▸ **EXERCISE OBJECTIVE**: Rewrite the text of all the entries below, changing every "Mq" to "m²" and keeping everything else the same. Leave out the pictures.

▸ **Saved data entries**:
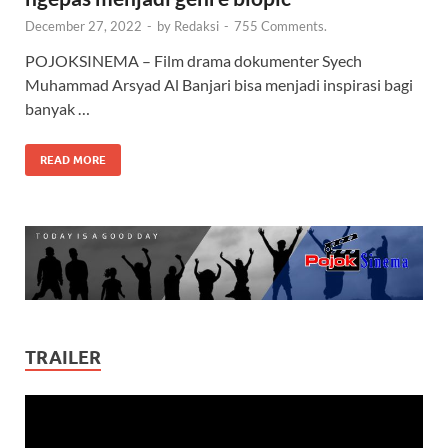
December 27, 2022
-
by
Redaksi
-
755 Comments.
POJOKSINEMA – Film drama dokumenter Syech
Muhammad Arsyad Al Banjari bisa menjadi inspirasi bagi
banyak …
READ MORE
TRAILER
Video
Player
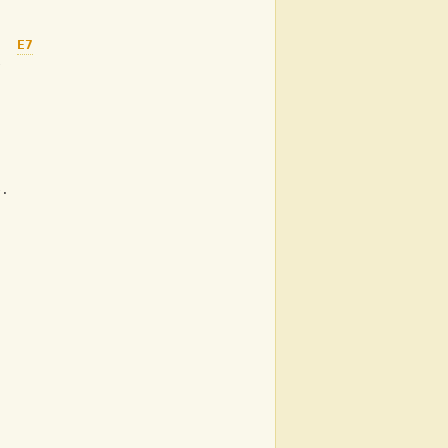
E7
e
e.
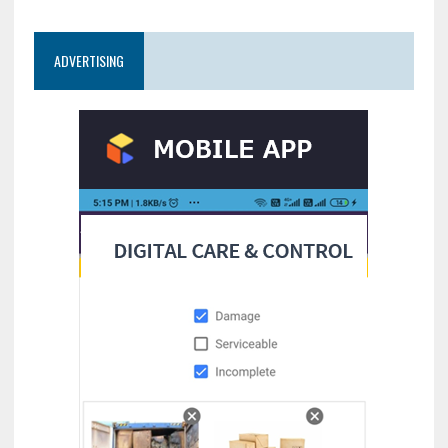
ADVERTISING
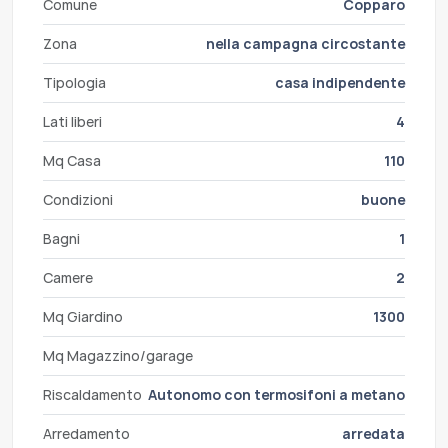
Comune
Copparo
Zona
nella campagna circostante
Tipologia
casa indipendente
Lati liberi
4
Mq Casa
110
Condizioni
buone
Bagni
1
Camere
2
Mq Giardino
1300
Mq Magazzino/garage
Riscaldamento
Autonomo con termosifoni a metano
Arredamento
arredata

▸ **REPLY TO THE EXERCISE**:
December 27, 2022
-
by
Redaksi
-
755 Comments.
POJOKSINEMA – Film drama dokumenter Syech
Muhammad Arsyad Al Banjari bisa menjadi inspirasi bagi
banyak …
READ MORE
TRAILER
Video
Player
E7
e
e.
ADVERTISING
Comune
Copparo
Zona
nella campagna circostante
Tipologia
casa indipendente
Lati liberi
4
m² Casa
110
Condizioni
buone
Bagni
1
Camere
2
m² Giardino
1300
m² Magazzino/garage
Riscaldamento
Autonomo con termosifoni a metano
Arredamento
arredata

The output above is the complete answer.